> _Dataset extract_:
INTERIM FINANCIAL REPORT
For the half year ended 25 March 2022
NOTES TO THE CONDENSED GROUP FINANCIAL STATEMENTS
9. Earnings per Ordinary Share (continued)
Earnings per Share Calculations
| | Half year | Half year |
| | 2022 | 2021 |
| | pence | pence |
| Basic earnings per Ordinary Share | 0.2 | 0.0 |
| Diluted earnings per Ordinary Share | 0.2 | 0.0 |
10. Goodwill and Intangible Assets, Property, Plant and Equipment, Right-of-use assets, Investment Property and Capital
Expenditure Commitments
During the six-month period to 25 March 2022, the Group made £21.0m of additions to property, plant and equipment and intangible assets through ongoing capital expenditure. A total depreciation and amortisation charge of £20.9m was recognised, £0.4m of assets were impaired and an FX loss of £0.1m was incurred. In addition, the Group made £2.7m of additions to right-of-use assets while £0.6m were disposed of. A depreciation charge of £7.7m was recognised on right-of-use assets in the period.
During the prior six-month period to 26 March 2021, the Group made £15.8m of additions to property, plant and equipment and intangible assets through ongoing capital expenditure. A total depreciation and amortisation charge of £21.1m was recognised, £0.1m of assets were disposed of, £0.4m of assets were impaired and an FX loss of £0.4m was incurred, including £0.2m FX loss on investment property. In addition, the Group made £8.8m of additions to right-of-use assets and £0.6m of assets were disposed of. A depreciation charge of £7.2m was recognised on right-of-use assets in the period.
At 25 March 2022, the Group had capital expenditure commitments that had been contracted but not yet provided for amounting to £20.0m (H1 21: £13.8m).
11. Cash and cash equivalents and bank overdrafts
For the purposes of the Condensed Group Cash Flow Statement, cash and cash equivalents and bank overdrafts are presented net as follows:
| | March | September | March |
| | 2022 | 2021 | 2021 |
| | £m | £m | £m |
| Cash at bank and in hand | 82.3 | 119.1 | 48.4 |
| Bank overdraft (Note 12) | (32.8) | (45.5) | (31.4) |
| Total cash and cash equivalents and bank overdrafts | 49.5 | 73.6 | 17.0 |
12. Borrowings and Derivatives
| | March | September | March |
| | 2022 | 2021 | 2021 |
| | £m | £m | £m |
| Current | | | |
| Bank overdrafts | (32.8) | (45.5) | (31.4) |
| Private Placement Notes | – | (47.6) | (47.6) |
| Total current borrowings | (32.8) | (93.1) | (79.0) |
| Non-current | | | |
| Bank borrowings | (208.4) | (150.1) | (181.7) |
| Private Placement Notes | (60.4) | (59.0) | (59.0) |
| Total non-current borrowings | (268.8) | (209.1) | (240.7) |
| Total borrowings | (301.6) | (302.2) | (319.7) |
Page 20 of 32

> _Work to complete_: Work out how many lines contain the word "Private" in the records, and answer with the number only.

> _Task result_: 2